Saved data entries:
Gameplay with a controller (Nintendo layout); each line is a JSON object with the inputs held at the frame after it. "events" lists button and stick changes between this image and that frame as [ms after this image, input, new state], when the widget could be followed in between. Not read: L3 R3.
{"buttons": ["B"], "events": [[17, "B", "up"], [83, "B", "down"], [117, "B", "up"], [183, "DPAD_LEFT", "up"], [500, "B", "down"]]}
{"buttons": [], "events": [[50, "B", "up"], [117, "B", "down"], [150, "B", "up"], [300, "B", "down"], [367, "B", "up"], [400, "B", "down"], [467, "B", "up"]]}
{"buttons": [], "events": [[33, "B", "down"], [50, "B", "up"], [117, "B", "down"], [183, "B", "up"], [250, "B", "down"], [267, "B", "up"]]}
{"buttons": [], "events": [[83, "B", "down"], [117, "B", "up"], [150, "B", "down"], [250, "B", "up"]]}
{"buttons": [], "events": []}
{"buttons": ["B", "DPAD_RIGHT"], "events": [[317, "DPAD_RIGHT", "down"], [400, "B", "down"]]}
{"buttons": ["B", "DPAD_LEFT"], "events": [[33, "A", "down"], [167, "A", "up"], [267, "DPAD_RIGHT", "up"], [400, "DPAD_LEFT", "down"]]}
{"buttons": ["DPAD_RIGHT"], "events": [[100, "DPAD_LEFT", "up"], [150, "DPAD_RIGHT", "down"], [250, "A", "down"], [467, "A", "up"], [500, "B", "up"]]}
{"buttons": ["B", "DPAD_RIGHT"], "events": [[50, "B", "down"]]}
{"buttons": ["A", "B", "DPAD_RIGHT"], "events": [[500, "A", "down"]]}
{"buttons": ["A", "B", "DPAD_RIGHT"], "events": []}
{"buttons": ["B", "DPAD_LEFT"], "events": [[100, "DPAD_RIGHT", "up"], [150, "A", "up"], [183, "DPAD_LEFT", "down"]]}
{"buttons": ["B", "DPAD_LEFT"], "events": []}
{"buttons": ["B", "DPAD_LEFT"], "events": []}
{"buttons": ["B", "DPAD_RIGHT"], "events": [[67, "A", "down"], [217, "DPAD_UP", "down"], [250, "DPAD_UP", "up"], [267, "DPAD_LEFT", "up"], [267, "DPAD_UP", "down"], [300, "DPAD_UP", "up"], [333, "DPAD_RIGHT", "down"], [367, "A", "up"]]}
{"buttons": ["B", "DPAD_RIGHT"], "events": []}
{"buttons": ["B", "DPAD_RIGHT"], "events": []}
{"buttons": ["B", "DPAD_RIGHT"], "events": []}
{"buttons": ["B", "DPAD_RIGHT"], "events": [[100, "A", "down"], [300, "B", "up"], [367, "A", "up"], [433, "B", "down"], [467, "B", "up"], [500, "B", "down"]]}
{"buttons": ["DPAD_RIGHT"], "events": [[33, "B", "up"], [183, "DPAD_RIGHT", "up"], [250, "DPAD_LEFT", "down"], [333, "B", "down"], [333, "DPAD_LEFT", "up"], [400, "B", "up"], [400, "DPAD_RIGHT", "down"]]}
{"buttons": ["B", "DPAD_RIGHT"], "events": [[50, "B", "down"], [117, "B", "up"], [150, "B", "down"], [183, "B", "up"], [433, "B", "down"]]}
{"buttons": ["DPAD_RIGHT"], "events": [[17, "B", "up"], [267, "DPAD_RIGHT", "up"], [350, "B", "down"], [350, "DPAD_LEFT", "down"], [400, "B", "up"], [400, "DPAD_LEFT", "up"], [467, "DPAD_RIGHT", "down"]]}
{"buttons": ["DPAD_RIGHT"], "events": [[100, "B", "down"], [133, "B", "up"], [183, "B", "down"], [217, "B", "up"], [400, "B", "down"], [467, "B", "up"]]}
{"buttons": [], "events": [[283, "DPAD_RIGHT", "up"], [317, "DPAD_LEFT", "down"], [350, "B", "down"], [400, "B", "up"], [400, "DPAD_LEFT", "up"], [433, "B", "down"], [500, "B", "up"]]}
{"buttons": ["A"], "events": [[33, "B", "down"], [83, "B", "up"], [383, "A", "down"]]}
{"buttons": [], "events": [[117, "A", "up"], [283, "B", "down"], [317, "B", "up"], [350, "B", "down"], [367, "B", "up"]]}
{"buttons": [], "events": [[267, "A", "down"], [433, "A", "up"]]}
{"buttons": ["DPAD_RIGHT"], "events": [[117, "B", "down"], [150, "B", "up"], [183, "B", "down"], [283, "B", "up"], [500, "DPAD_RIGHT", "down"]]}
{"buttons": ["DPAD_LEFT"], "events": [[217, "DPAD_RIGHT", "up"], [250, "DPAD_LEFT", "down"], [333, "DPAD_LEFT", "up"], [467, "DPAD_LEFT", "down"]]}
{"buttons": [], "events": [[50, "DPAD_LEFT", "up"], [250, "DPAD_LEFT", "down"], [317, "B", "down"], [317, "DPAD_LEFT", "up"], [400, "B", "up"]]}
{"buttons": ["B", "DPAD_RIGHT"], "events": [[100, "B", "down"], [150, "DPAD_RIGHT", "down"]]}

Directions for this task ->
Your task is to print all of the records exactly.

Output for this exercise ->
Gameplay with a controller (Nintendo layout); each line is a JSON object with the inputs held at the frame after it. "events" lists button and stick changes between this image and that frame as [ms after this image, input, new state], when the widget could be followed in between. Not read: L3 R3.
{"buttons": ["B"], "events": [[17, "B", "up"], [83, "B", "down"], [117, "B", "up"], [183, "DPAD_LEFT", "up"], [500, "B", "down"]]}
{"buttons": [], "events": [[50, "B", "up"], [117, "B", "down"], [150, "B", "up"], [300, "B", "down"], [367, "B", "up"], [400, "B", "down"], [467, "B", "up"]]}
{"buttons": [], "events": [[33, "B", "down"], [50, "B", "up"], [117, "B", "down"], [183, "B", "up"], [250, "B", "down"], [267, "B", "up"]]}
{"buttons": [], "events": [[83, "B", "down"], [117, "B", "up"], [150, "B", "down"], [250, "B", "up"]]}
{"buttons": [], "events": []}
{"buttons": ["B", "DPAD_RIGHT"], "events": [[317, "DPAD_RIGHT", "down"], [400, "B", "down"]]}
{"buttons": ["B", "DPAD_LEFT"], "events": [[33, "A", "down"], [167, "A", "up"], [267, "DPAD_RIGHT", "up"], [400, "DPAD_LEFT", "down"]]}
{"buttons": ["DPAD_RIGHT"], "events": [[100, "DPAD_LEFT", "up"], [150, "DPAD_RIGHT", "down"], [250, "A", "down"], [467, "A", "up"], [500, "B", "up"]]}
{"buttons": ["B", "DPAD_RIGHT"], "events": [[50, "B", "down"]]}
{"buttons": ["A", "B", "DPAD_RIGHT"], "events": [[500, "A", "down"]]}
{"buttons": ["A", "B", "DPAD_RIGHT"], "events": []}
{"buttons": ["B", "DPAD_LEFT"], "events": [[100, "DPAD_RIGHT", "up"], [150, "A", "up"], [183, "DPAD_LEFT", "down"]]}
{"buttons": ["B", "DPAD_LEFT"], "events": []}
{"buttons": ["B", "DPAD_LEFT"], "events": []}
{"buttons": ["B", "DPAD_RIGHT"], "events": [[67, "A", "down"], [217, "DPAD_UP", "down"], [250, "DPAD_UP", "up"], [267, "DPAD_LEFT", "up"], [267, "DPAD_UP", "down"], [300, "DPAD_UP", "up"], [333, "DPAD_RIGHT", "down"], [367, "A", "up"]]}
{"buttons": ["B", "DPAD_RIGHT"], "events": []}
{"buttons": ["B", "DPAD_RIGHT"], "events": []}
{"buttons": ["B", "DPAD_RIGHT"], "events": []}
{"buttons": ["B", "DPAD_RIGHT"], "events": [[100, "A", "down"], [300, "B", "up"], [367, "A", "up"], [433, "B", "down"], [467, "B", "up"], [500, "B", "down"]]}
{"buttons": ["DPAD_RIGHT"], "events": [[33, "B", "up"], [183, "DPAD_RIGHT", "up"], [250, "DPAD_LEFT", "down"], [333, "B", "down"], [333, "DPAD_LEFT", "up"], [400, "B", "up"], [400, "DPAD_RIGHT", "down"]]}
{"buttons": ["B", "DPAD_RIGHT"], "events": [[50, "B", "down"], [117, "B", "up"], [150, "B", "down"], [183, "B", "up"], [433, "B", "down"]]}
{"buttons": ["DPAD_RIGHT"], "events": [[17, "B", "up"], [267, "DPAD_RIGHT", "up"], [350, "B", "down"], [350, "DPAD_LEFT", "down"], [400, "B", "up"], [400, "DPAD_LEFT", "up"], [467, "DPAD_RIGHT", "down"]]}
{"buttons": ["DPAD_RIGHT"], "events": [[100, "B", "down"], [133, "B", "up"], [183, "B", "down"], [217, "B", "up"], [400, "B", "down"], [467, "B", "up"]]}
{"buttons": [], "events": [[283, "DPAD_RIGHT", "up"], [317, "DPAD_LEFT", "down"], [350, "B", "down"], [400, "B", "up"], [400, "DPAD_LEFT", "up"], [433, "B", "down"], [500, "B", "up"]]}
{"buttons": ["A"], "events": [[33, "B", "down"], [83, "B", "up"], [383, "A", "down"]]}
{"buttons": [], "events": [[117, "A", "up"], [283, "B", "down"], [317, "B", "up"], [350, "B", "down"], [367, "B", "up"]]}
{"buttons": [], "events": [[267, "A", "down"], [433, "A", "up"]]}
{"buttons": ["DPAD_RIGHT"], "events": [[117, "B", "down"], [150, "B", "up"], [183, "B", "down"], [283, "B", "up"], [500, "DPAD_RIGHT", "down"]]}
{"buttons": ["DPAD_LEFT"], "events": [[217, "DPAD_RIGHT", "up"], [250, "DPAD_LEFT", "down"], [333, "DPAD_LEFT", "up"], [467, "DPAD_LEFT", "down"]]}
{"buttons": [], "events": [[50, "DPAD_LEFT", "up"], [250, "DPAD_LEFT", "down"], [317, "B", "down"], [317, "DPAD_LEFT", "up"], [400, "B", "up"]]}
{"buttons": ["B", "DPAD_RIGHT"], "events": [[100, "B", "down"], [150, "DPAD_RIGHT", "down"]]}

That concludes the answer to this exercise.